• **PROBLEM**:
Copy out everything in the entries below, from the line containing "family: Scolopacidae" down to the last line of the entries, with both ends included.

(Collected data)
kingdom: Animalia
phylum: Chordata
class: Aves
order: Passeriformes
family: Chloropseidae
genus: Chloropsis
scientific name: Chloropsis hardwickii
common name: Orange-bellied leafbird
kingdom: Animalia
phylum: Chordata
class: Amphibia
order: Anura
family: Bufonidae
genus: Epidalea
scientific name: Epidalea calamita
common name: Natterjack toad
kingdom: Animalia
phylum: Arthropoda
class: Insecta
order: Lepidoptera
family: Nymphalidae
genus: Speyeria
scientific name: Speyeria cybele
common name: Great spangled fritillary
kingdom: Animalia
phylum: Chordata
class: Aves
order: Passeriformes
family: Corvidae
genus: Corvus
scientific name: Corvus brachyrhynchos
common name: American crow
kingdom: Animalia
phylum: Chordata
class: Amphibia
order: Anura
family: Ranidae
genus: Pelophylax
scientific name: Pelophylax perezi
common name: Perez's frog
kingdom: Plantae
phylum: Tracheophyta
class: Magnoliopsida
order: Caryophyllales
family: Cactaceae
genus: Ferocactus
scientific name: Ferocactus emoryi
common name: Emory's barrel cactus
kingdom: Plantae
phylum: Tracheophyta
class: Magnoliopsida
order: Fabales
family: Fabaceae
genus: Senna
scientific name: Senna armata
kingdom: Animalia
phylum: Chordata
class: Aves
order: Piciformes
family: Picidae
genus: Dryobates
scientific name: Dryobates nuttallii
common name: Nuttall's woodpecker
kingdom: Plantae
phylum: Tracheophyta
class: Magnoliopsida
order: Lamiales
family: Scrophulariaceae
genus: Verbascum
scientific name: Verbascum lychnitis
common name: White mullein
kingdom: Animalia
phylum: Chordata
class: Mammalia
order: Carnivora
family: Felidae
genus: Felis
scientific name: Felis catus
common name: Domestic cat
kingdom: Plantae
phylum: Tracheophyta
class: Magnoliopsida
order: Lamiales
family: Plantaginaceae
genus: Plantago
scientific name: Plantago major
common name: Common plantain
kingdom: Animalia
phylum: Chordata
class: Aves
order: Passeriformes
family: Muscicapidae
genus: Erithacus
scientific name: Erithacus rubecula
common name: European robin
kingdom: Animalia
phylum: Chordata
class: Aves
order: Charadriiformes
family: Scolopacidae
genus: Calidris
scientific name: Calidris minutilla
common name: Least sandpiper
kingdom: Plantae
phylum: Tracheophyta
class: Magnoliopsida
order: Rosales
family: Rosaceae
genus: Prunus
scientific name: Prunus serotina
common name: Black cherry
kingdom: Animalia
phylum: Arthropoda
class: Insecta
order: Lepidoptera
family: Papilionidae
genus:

• **ANSWER IN FULL**:
family: Scolopacidae
genus: Calidris
scientific name: Calidris minutilla
common name: Least sandpiper
kingdom: Plantae
phylum: Tracheophyta
class: Magnoliopsida
order: Rosales
family: Rosaceae
genus: Prunus
scientific name: Prunus serotina
common name: Black cherry
kingdom: Animalia
phylum: Arthropoda
class: Insecta
order: Lepidoptera
family: Papilionidae
genus:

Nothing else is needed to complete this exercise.